Délai pour agir en justice après une saisie-contrefaçon
08.09.15La procédure de saisie-contrefaçon, souvent nécessaire au succès d’une action en contrefaçon, est réglementée de manière très stricte en droit français. Dans une décision en date du 7 juillet 2015, la Cour de cassation a apporté des précisions quant au délai pour introduire une action au fond après les opérations de saisie-contrefaçon en matière de brevet.
Un délai court pour introduire l’action au fond après les opérations de saisie-contrefaçon
L’article L. 615-5 du Code de la propriété intellectuelle prévoit in fine, que le demandeur doit introduire une action au fond dans un délai fixé par voie réglementaire à peine de nullité de plein droit de l’ensemble des opérations de saisie. L’article R. 615-3 du même code fixe ce délai à 20 jours ouvrable ou trente et un jours civils, si ce délai est plus long, à compter du jour où est intervenue la saisie. Le décret n° 2008-624 du 27 juin 2008 a prolongé ce délai, qui était auparavant, et au moment des faits de la décision commentée, de quinze jours.
Action au fond contre l’ensemble des défendeurs dans le délai imparti ?
Dans l’affaire qui a été soumise à la Cour de cassation, la société Gestra, titulaire d’un brevet européen, a constaté que son ancien licencié, la société NGE, a continué à exploiter le brevet après la résiliation du contrat de licence à l’occasion d’un marché qu’elle avait obtenu avec la société EGS, une société du même groupe Guintoli. La société Gestra a alors fait procéder à une saisie-contrefaçon sur le chantier du groupe Guintoli, ainsi que chez le fabricant des produits brevetés, la société SMTI, qui a été entretemps reprise par la société Abotech.
Conformément aux articles L. 615-5 et R. 615-3 du Code de la Propriété intellectuelle, a société Gestra a introduit l’action au fond à l’encontre de son ancien licencié et son cocontractant, les sociétés NGE et EGS, dans le délai de quinze jours qui était en vigueur au moment des faits. En revanche, en ce qui concerne le fabricant, la société Abotech, dans les locaux de laquelle est également intervenue une saisie-contrefaçon, elle n’a été appelée en intervention forcée qu’environ six mois plus tard.
Pour sa défense, la société Abotech s’est évidemment prévalue de l’expiration du délai résultant des articles L. 615-5 et R. 615-3 et a demandé la nullité des opérations de saisie-contrefaçon à son égard. Se posait alors la question de savoir si le délai de quinze jours pour introduire l’action au fond concerne uniquement l’introduction initiale de l’action ou également les appels en garantie qui peuvent intervenir en cours de l’instance.

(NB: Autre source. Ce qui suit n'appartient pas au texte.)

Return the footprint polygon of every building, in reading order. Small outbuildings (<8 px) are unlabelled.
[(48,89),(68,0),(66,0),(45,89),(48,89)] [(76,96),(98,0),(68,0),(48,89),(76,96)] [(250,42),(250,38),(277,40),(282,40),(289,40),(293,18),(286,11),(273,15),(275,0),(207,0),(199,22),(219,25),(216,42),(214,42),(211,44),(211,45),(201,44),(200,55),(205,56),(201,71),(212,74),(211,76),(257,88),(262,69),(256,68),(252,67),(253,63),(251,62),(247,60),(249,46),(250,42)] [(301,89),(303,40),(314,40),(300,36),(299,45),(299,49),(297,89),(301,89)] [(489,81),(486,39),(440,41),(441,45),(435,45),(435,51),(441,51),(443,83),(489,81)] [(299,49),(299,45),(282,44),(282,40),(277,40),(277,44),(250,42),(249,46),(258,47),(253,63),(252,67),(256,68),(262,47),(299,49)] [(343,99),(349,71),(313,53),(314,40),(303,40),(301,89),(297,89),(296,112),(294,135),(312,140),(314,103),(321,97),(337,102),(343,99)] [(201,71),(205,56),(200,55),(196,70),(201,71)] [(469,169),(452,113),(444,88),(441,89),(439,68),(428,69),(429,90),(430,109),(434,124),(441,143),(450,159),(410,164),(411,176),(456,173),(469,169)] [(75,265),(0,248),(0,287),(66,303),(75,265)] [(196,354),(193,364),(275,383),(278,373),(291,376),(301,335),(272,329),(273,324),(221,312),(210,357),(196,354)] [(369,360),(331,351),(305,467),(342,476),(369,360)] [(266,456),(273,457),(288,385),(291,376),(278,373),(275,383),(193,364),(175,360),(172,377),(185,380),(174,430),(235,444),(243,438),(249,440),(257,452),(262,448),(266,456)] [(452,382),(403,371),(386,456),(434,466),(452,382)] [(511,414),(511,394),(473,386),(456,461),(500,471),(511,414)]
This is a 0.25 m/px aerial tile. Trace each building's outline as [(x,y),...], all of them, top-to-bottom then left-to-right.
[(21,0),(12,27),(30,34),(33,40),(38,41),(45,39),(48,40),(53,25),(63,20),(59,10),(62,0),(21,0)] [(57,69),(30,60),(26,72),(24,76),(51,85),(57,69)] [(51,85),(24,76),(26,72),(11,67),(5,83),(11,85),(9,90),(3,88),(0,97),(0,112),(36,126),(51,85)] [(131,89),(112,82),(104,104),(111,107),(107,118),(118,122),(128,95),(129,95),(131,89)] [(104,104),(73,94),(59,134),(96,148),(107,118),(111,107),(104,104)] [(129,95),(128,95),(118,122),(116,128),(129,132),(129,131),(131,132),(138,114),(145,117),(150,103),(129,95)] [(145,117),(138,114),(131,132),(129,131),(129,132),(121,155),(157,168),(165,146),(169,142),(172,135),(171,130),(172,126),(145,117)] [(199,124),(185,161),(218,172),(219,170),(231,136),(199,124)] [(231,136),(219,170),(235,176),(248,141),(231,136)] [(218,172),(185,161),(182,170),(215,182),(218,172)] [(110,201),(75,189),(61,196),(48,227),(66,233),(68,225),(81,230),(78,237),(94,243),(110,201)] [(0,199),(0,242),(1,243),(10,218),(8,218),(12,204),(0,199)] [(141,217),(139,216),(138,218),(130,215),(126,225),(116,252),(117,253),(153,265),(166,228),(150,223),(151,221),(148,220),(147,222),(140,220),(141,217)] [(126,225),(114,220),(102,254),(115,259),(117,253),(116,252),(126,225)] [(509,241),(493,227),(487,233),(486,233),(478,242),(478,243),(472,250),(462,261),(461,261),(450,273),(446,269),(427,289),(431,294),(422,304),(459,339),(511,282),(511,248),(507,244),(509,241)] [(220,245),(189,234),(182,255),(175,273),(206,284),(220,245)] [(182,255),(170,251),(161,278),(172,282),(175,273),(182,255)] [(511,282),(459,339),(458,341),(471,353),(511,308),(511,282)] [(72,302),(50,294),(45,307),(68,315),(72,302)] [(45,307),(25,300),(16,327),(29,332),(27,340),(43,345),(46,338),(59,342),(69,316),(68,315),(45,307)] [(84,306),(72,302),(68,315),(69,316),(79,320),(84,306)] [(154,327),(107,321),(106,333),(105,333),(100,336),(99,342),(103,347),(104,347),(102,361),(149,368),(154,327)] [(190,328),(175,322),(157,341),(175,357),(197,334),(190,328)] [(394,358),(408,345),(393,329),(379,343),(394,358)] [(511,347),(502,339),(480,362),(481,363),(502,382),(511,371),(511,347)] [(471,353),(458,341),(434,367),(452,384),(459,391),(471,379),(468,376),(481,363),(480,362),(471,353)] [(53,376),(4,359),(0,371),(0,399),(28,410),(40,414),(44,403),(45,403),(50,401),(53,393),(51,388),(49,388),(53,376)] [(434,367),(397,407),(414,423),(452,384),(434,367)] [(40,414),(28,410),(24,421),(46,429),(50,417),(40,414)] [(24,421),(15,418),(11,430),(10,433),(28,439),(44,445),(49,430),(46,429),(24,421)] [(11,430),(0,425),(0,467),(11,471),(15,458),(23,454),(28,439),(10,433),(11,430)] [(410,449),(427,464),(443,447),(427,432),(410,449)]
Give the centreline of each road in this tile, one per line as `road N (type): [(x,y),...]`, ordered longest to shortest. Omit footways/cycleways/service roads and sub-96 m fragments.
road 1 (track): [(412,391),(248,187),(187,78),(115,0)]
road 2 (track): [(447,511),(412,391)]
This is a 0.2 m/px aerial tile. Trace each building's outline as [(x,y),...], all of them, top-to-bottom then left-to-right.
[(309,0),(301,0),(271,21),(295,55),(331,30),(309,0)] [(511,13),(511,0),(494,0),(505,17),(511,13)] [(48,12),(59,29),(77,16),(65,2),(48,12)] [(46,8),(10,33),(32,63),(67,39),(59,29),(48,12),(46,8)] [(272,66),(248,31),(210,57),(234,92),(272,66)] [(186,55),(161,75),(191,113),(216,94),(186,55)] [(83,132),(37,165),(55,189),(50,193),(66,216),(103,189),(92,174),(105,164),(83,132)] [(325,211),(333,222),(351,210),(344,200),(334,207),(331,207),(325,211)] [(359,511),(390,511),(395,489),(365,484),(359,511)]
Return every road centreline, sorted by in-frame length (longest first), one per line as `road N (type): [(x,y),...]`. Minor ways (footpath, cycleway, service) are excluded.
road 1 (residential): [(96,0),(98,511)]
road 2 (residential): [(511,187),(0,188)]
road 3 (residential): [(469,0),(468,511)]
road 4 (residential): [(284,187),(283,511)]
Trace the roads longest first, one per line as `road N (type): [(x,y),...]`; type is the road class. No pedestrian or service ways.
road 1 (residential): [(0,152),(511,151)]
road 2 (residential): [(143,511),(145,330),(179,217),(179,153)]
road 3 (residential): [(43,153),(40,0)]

Action au fond contre un défendeur suffisante pour le respect du délai
La Cour d’appel d’Aix-en-Provence, dans un arrêt en date du 5 décembre 2013, a suivi le raisonnement de la société Abotech et a par conséquent prononcé la nullité de la saisie-contrefaçon. La Cour d’appel a en effet estimé que le délai de quinze jours devait impérativement être respecté à l’égard de toute société dans les locaux de laquelle la saisie-contrefaçon est intervenue.
Cette solution sévère a néanmoins été réformée par la Cour de cassation dans la décision commentée : la haute Cour a décidé que le fait que l’assignation au fond a été délivrée contre les sociétés NGE et EGS suffisait pour remplir la condition de délai de quinze jours. La Cour de cassation a en effet estimé que la Cour d’appel aurait créé une condition supplémentaire qui n’était pas prévue par les textes. La Cour de cassation a ainsi apporté une clarification en précisant que l’introduction d’une action au fond (par exemple une action en contrefaçon) à l’encontre d’un des saisis est suffisante pour remplir le délai requis par le Code de la Propriété Intellectuelle, et ce même à l’égard des parties appelées en intervention ultérieurement.
La Haute Cour fait ainsi une interprétation stricte des articles L. 615-5 et R. 615-3 précités, en faveur du demandeur à l’action. La procédure judiciaire qui a conduit à la décision illustre bien l’importance des délais dans les procédures en matière de propriété industrielle.